WHAT IS NEEDED:
Reproduce word for word the part of the Pirkei Avos lesson below that begins at the words "One of the most" and stops after "satisfaction from that.".

TEXT UNDER STUDY:

- Opening Delimiter -

Pirkei Avos Lesson- Chapter 6
It is customary to study a chapter from the Tractate Avos, or Pirkei Avos, in the weeks in between Pesach and Shavuos. Pirkei Avos are filled with the ethical teachings and wisdom of the great sages of the Mishnah.
This week’s perek or chapter, is known as the chapter of ‘the acquisition of Torah.’ This is because this week’s perek speaks extensively about the Torah and how to go about acquiring it properly.
One of the most famous Mishnayos, or teachings, of the entire Pirkei Avos is the 48 ways with which to acquire Torah. One of them is ‘one who is happy with his lot.’ Some of the commentators explain this to mean that one should be happy with that which he has already accomplished in his Torah learning and gain satisfaction from that.

- Closing Delimiter -

RECORDS SHOWN:
- Opening Delimiter -

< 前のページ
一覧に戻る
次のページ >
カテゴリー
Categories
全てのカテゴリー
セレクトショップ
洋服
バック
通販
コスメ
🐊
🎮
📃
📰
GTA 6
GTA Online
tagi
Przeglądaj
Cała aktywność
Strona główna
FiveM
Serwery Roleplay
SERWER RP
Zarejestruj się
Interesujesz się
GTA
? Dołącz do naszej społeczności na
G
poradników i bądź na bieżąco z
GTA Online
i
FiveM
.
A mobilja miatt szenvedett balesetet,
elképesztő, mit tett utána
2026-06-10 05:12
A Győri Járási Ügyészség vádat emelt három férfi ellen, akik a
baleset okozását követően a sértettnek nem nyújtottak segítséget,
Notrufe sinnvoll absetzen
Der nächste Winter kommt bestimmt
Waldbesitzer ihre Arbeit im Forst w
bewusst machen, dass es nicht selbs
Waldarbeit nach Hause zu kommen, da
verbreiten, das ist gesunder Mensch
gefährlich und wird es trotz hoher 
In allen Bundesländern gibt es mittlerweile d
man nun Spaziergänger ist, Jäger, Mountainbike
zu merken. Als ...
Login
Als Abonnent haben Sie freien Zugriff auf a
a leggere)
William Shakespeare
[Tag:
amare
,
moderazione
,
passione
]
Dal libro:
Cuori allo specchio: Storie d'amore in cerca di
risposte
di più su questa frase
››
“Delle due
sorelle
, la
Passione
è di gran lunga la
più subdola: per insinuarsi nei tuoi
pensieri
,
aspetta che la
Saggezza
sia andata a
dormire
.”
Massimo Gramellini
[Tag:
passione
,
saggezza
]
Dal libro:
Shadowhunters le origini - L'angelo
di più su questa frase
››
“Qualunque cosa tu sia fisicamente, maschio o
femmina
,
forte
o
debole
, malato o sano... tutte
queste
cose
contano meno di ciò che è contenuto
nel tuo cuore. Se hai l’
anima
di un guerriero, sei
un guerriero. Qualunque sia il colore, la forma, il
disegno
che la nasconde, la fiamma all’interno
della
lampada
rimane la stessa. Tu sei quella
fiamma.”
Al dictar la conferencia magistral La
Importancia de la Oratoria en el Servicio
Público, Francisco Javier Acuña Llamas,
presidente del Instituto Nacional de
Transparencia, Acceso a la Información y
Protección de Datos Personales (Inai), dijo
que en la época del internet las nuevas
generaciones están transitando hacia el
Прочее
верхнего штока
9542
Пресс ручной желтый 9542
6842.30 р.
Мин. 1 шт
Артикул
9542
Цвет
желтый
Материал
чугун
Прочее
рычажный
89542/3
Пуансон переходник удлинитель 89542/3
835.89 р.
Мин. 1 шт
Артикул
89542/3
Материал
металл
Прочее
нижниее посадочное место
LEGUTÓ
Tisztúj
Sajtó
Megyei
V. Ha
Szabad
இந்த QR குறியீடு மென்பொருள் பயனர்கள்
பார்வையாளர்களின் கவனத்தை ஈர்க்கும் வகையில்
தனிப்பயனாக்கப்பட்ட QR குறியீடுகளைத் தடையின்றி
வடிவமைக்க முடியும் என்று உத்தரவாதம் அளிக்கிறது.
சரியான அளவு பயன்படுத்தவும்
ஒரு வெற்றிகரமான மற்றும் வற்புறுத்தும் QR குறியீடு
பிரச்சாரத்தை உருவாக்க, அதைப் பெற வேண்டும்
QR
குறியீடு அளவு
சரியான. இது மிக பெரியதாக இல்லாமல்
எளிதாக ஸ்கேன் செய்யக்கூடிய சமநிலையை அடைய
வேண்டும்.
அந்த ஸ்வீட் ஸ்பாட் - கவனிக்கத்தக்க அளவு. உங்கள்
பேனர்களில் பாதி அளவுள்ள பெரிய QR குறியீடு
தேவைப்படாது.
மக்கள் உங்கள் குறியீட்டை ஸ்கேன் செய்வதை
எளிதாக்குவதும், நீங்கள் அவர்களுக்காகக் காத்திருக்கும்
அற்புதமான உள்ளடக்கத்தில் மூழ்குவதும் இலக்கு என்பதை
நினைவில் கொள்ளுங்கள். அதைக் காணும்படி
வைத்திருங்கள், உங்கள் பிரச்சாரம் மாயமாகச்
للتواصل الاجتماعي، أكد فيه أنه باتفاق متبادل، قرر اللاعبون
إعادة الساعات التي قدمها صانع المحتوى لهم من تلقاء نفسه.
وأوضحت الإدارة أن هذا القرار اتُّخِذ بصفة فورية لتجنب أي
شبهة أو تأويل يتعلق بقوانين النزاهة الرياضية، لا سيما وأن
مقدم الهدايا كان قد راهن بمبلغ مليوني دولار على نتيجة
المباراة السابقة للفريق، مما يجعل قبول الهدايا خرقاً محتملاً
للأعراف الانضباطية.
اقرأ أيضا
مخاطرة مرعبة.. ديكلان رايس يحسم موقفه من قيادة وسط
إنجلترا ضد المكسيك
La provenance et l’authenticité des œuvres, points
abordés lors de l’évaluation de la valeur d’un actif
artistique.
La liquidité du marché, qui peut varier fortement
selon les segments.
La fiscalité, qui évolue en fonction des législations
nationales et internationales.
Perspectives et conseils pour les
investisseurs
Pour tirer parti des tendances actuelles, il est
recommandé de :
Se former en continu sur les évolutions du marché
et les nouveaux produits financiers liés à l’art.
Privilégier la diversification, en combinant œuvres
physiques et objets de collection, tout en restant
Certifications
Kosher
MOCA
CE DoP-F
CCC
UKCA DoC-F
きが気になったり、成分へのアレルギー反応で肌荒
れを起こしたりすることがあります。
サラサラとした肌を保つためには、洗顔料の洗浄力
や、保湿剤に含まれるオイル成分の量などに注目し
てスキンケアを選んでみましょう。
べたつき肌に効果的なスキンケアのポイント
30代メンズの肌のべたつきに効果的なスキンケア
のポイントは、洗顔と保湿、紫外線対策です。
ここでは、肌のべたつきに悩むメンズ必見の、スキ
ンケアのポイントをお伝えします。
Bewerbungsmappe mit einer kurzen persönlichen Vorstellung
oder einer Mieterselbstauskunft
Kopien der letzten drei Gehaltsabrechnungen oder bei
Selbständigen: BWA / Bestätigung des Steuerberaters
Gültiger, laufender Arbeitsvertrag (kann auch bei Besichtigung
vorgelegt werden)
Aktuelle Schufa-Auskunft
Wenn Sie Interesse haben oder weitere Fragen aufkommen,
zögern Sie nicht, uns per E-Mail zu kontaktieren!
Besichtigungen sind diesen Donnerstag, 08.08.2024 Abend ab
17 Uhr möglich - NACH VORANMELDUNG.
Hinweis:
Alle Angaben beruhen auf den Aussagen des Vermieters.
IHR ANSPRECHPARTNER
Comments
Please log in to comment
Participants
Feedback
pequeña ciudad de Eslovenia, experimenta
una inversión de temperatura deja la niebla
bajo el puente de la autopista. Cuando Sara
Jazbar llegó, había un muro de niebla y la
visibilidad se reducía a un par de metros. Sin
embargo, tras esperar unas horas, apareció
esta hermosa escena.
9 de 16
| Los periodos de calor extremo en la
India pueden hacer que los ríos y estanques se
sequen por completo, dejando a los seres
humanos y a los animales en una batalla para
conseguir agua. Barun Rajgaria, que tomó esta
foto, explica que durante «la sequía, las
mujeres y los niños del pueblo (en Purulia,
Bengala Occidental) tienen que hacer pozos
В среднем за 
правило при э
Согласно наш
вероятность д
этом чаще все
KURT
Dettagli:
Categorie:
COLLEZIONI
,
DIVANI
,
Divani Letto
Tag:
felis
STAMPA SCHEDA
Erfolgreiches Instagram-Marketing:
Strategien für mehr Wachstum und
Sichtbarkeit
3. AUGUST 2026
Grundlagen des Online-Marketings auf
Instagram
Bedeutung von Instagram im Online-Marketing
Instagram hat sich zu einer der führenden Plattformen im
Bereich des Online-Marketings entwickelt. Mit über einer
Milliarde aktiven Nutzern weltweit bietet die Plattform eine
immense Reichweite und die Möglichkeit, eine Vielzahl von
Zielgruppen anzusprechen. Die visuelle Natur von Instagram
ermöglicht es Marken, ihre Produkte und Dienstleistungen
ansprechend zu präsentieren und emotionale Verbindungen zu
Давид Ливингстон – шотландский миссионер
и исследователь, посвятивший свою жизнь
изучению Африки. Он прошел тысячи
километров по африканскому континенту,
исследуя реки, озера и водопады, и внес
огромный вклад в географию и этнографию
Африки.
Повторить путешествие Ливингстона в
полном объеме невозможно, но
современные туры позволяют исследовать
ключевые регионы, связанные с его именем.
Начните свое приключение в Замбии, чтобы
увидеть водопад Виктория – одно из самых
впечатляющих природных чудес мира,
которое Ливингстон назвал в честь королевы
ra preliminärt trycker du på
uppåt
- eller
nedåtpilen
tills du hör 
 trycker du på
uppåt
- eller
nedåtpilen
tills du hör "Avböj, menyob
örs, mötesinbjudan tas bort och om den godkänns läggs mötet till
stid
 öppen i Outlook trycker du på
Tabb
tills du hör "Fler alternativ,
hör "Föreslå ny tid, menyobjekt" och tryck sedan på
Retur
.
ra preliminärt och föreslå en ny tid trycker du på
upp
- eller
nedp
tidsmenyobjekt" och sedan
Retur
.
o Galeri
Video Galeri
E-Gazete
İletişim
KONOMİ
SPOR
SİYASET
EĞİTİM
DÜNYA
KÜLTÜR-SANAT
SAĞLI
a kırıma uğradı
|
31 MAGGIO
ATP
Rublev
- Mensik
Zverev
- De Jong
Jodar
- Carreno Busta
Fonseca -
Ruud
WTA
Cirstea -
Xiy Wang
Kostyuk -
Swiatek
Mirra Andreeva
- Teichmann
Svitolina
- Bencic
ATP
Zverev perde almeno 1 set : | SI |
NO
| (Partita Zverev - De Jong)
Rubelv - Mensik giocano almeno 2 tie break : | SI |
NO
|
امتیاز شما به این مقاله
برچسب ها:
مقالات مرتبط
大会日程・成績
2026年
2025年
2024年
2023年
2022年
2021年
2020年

- Closing Delimiter -

SOLVED PROBLEM:
One of the most famous Mishnayos, or teachings, of the entire Pirkei Avos is the 48 ways with which to acquire Torah. One of them is ‘one who is happy with his lot.’ Some of the commentators explain this to mean that one should be happy with that which he has already accomplished in his Torah learning and gain satisfaction from that.